I've been attempting to write a client/server app with boost now, so far it sends and receives but I can't seem to just read X bytes into a vector.

If I use the following code

vector<uint8_t> buf;

for (;;)
{
 buf.resize(4);
 boost::system::error_code error;

 size_t len = socket.read_some(boost::asio::buffer(buf), error);

 if (error == boost::asio::error::eof)
  break; // Connection closed cleanly by peer.
 else if (error)
  throw boost::system::system_error(error); // Some other error.
}

And the packet is bigger then 4 bytes then it seems it keeps writing into those 4 bytes until the entire packet has been received, however I want it to fetch 4 bytes, then allow me to parse them, and then get the rest of the packet.

Can anyone provide me with a working example, or at least a pointer on how to make it work properly ?

Regards, Xeross

+1  A: 

You say that the socket has more than 4 bytes available to read, in which case your code is correctly continuously looping since an eof won't be encountered until all the data is read. It seems to me that you want to use read() rather than read_some() since the latter might return with less than the four bytes you want. From the read_some documentation.

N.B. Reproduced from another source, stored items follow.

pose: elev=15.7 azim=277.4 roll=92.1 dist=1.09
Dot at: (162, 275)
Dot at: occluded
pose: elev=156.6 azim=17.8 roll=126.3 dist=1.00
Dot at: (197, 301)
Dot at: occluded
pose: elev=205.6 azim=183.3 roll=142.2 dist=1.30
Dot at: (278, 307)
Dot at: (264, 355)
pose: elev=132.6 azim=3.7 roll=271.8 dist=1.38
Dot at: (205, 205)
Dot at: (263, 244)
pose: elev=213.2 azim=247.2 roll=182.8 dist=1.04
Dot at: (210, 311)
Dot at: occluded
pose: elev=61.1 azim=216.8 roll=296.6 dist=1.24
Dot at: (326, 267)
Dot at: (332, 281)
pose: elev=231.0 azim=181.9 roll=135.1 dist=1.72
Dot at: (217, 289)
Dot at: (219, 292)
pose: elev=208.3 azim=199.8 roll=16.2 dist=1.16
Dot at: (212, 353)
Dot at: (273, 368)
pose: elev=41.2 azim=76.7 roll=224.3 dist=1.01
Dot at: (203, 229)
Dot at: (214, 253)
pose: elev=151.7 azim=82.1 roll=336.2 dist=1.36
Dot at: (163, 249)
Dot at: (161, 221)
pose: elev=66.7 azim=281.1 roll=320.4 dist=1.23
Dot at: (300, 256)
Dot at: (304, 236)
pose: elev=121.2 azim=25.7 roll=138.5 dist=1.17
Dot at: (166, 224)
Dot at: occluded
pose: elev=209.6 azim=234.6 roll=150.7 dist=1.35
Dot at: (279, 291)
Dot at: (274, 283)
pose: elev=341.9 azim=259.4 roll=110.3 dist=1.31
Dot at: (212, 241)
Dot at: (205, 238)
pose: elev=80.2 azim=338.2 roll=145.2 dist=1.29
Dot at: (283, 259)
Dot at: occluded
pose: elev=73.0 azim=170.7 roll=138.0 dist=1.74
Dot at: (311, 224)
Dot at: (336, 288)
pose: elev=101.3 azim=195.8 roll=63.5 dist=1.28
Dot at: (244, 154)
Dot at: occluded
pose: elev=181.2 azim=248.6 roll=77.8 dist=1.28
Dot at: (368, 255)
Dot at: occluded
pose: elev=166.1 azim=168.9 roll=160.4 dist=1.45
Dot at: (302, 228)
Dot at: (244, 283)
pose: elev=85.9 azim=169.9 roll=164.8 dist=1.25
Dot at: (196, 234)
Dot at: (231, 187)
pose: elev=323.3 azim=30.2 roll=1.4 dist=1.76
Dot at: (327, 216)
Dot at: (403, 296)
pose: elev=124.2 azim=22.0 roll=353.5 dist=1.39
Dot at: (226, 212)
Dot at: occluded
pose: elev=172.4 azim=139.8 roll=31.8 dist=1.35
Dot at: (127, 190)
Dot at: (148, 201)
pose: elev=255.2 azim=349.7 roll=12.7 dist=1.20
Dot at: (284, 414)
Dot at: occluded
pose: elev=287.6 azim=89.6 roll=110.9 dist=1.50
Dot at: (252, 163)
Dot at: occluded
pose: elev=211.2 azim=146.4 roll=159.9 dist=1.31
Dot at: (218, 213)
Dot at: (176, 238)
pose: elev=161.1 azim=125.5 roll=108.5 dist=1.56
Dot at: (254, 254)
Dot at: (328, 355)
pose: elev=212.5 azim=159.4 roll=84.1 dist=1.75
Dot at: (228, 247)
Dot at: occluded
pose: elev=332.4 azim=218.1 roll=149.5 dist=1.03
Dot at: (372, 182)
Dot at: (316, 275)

The read_some operation may not read all of the requested number of bytes. Consider using the read function if you need to ensure that the requested amount of data is read before the blocking operation completes.

You need to read the first 4 bytes (using read), process them (you don't need to be in a loop to do this), and then do a looping read and process the data until you get an error condition or eof.

I think you want more like that below:

vector<uint8_t> buf(4);
try
{ 
  size_t len = socket.read(boost::asio::buffer(buf));
  assert(len == 4);
  // process the 4 bytes in buf
}
catch (boost::system::system_error &err)
{
  // handle the error e.g by returning early
}

boost::system::error_code error;

while (!error)
{
  size_t len = socket.read_some(boost::asio::buffer(buf), error);

  // process len bytes
}
TheJuice
Not exactly done it this way, but it's working, thanks.